Taraflar arasında uzlaşma tutanağına dayalı olarak 40.000,00 TL nakit verildiği ve daha sonrasında 20.650 EURO bedel karşılığı yazılım programı satılarak teslim edildiği hususları ihtilafsızdır. Taraflar arasındaki ihtilaf 15.02.2016 tarihli protokolün yorumlanmasından kaynaklanmaktadır.
Asıl davada davacı vekili tarafından protokol kapsamında tazminat ödemesi olarak 40.000,00 TL’nin nakit olarak ödendiği, düzenlenen bononun ise teslim edilecek mal nedeni ile verildiği, bono bedelinin ödenerek iade alındığı, ancak sadece 20.650 Euro bedelli bir adet fatura kapsamında malın teslim edildiği, diğer malların teslim edilmediği belirtilerek iadesi istenmiştir. Birleşen davada davacı vekili tarafından ise söz konusu protokol kapsamında tazminat bedeli olarak 40.000,00 TL nakit ve 155.000,00 TL senet bedelinin kararlaştırıldığı, ayrıca taraflar arasında mal alışverişi olduğu, satılıp teslim edilen 20.650 Euro bedelli fatura bedelinin ödenmemesi nedeniyle bu bedelin tahsili istenmiştir.
15.02.2016 tarihli protokolde”….40.000-TL(kırkbin TL) nakit, 155.000-TL (yüzellibeşbin TL ) değerinde 14/03/2016 vadeli kambiyo senedi düzenleyecek ve bu hususta herhangi bir itirazda bulunmayacaktır.” düzenlemesinin bulunduğu yazılmıştır.
Asıl davada davacı yanca ödenen 155.000,00 TL’lik bononun incelenmesinden 15.02.2016 tanzim 14.03.2016 vade tarihli malen kaydı yer alan bononun 155.000,00 TL olduğu … tarafından …. Ltd. Şti. lehine düzenlendiği, bono bedelinin ödenerek üzerine iptal kaydının yer aldığı anlaşılmıştır.
Bono bedelinin ödenmesine ilişkin havale tutanağının incelenmesinden “14.03.2016 vad.

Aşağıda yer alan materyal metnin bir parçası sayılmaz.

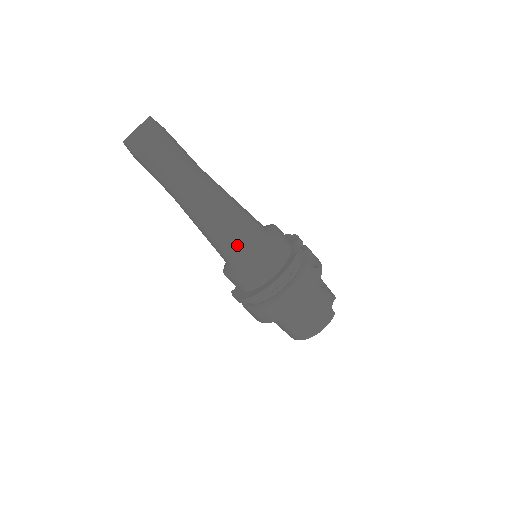
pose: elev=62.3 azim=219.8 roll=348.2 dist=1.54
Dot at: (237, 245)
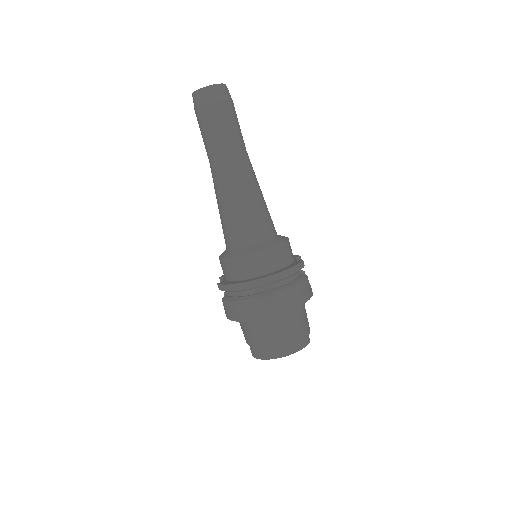
Dot at: (255, 227)
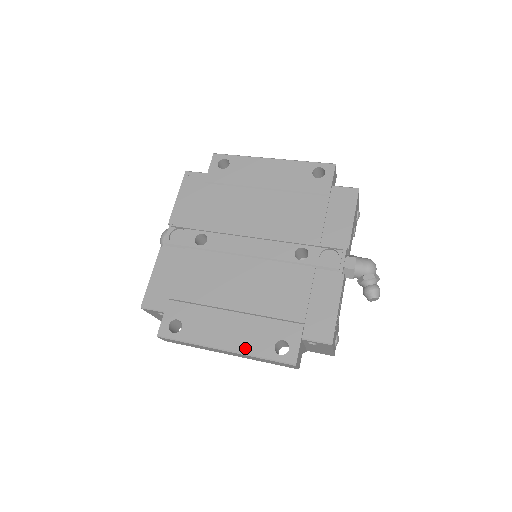
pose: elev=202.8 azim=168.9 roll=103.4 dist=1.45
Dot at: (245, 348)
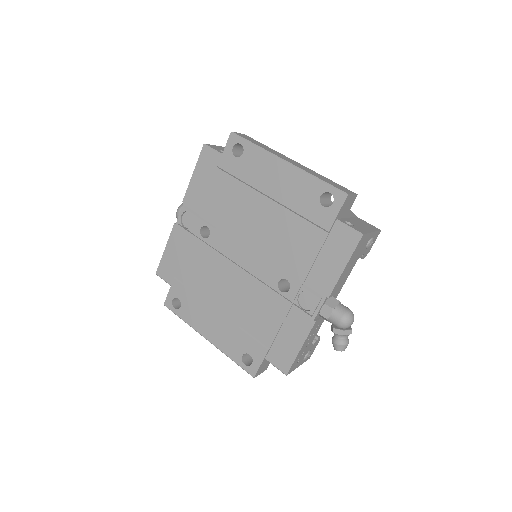
Dot at: (221, 346)
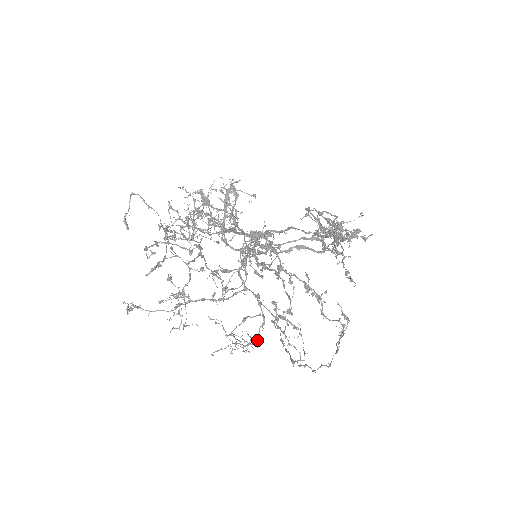
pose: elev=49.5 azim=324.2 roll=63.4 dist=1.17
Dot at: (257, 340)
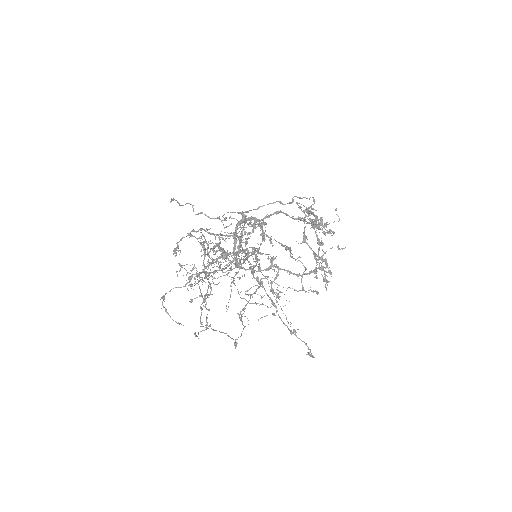
Dot at: occluded
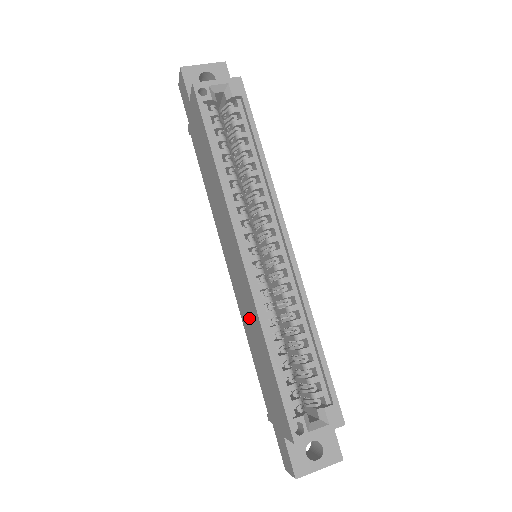
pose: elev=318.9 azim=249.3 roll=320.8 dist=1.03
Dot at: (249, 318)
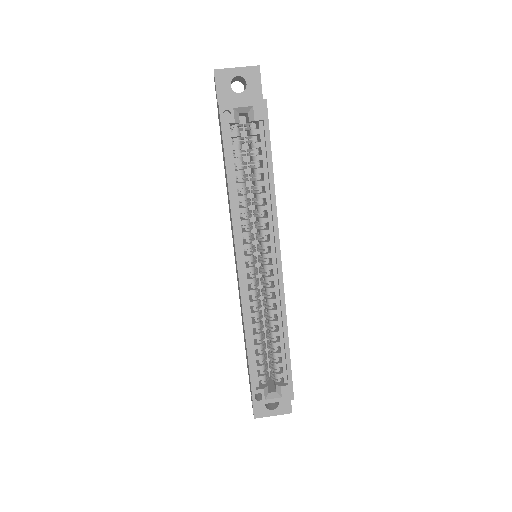
Dot at: occluded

Lisanslar alım bono bedeli” açıklamasına yer verildiği anlaşılmıştır. Asıl davada davalı birleşen davada davacı yanca bu ödemenin açıklamasının lisans bedeli olduğunun görüldüğünü ve bu hususun yapılan akde aykırı bir ifade olduğu hususunun Ankara 18. Noterliğinin 15/03/2016 tarih 13459 yevmiye nolu ihtarname ile diğer yana bildirildiği anlaşılmıştır.
Birleşen dosyada alacak talebine konu fatura fotokopisinin incelenmesinden birleşen ……Ltd. Şti. tarafından … adına düzenlendiği 01.03.2016 tarihli olduğu 20.650 Euro bedelli, kapalı fatura olduğu anlaşılmıştır.
Tarafların ticari defter ve kayıtları mahkemece incelenmiş olup, her iki yanın da kendi beyanlarına göre ticari defter ve kayıtlarını düzenledikleri anlaşılmıştır.
Mahkemece, yargılamanın HMK’da düzenlenen usul kurallarına uygun olarak yapılmış olmasına, kamu düzenine aykırılık hallerinin bulunmamasına, dosya kapsamındaki bilgi, belge ve toplanan deliller değerlendirilip yasal düzenlemelere uygun isabetli, yeterli gerekçeyle karar verilmiş olmasına, ileri sürülen istinaf sebepleri dikkate alındığında mahkeme kararında usul ve esas yönünden yasaya aykırılığın olmamasına göre asıl davada davacı birleşen davada davalı istinaf başvurusunun esastan reddine karar verilmesi gerekmiştir.
HÜKÜM :Gerekçesi yukarıda açıklandığı üzere;
1-Asıl davada davacı birleşen davada davalı vekili istinaf başvurusunun Hukuk Muhakemeleri Kanununun 353/1-b.1.maddesi gereğince ESASTAN REDDİNE,
2-a) Asıl davada Harçlar Kanunu gereğince alınması gereken 80,70 TL istinaf karar ve ilam harcından, peşin alınan 44,40 TL harcın mahsubu ile bakiye 36,30 TL harcın istinaf eden davacıdan alınarak Hazineye irat kaydına,
b) Birleşen davada Harçlar Kanunu gereğince alınması gereken 4739,62 TL istinaf karar ve ilam harcından, peşin alınan 1.184,91 TL harcın mahsubu ile bakiye 3554,71 TL harcın istinaf eden davalıdan alınarak Hazineye irat kaydına,
3-İstinaf eden tarafından yapılan istinaf posta giderlerinin üzerinde bırakılmasına,
4-İstinaf incelemesi sırasında duruşma açılmadığından karşı taraf lehine vekalet ücretine hükmedilmesine yer olmadığına,
5-HMK’nin 333.maddesi gereğince gider avansından kalanının karar kesinleştiğinde yatırana iadesine,
6-Kararın tebliğinin ilk derece mahkemesince yapılmasına,
HMK’nin 362/1.a maddesi gereğince dosya üzerinden yapılan inceleme sonunda kesin olmak üzere 10/05/2022 tarihinde oybirliği ile karar verildi.

Başkan …

Üye …

Üye …

Katip …

NOT: BU BELGE ELEKTRONİK İMZA İLE İMZALANMIŞ OLUP, AYRICA FİZİKİ OLARAK İMZALANMAYACAKTIR.
“5070 sayılı Kanun m. 5 ve 6098 sayılı TBK m. 15. uyarınca elektronik imza ile oluşturulan belgeler elle atılan fiziki imza ile aynı sonucu doğurur.”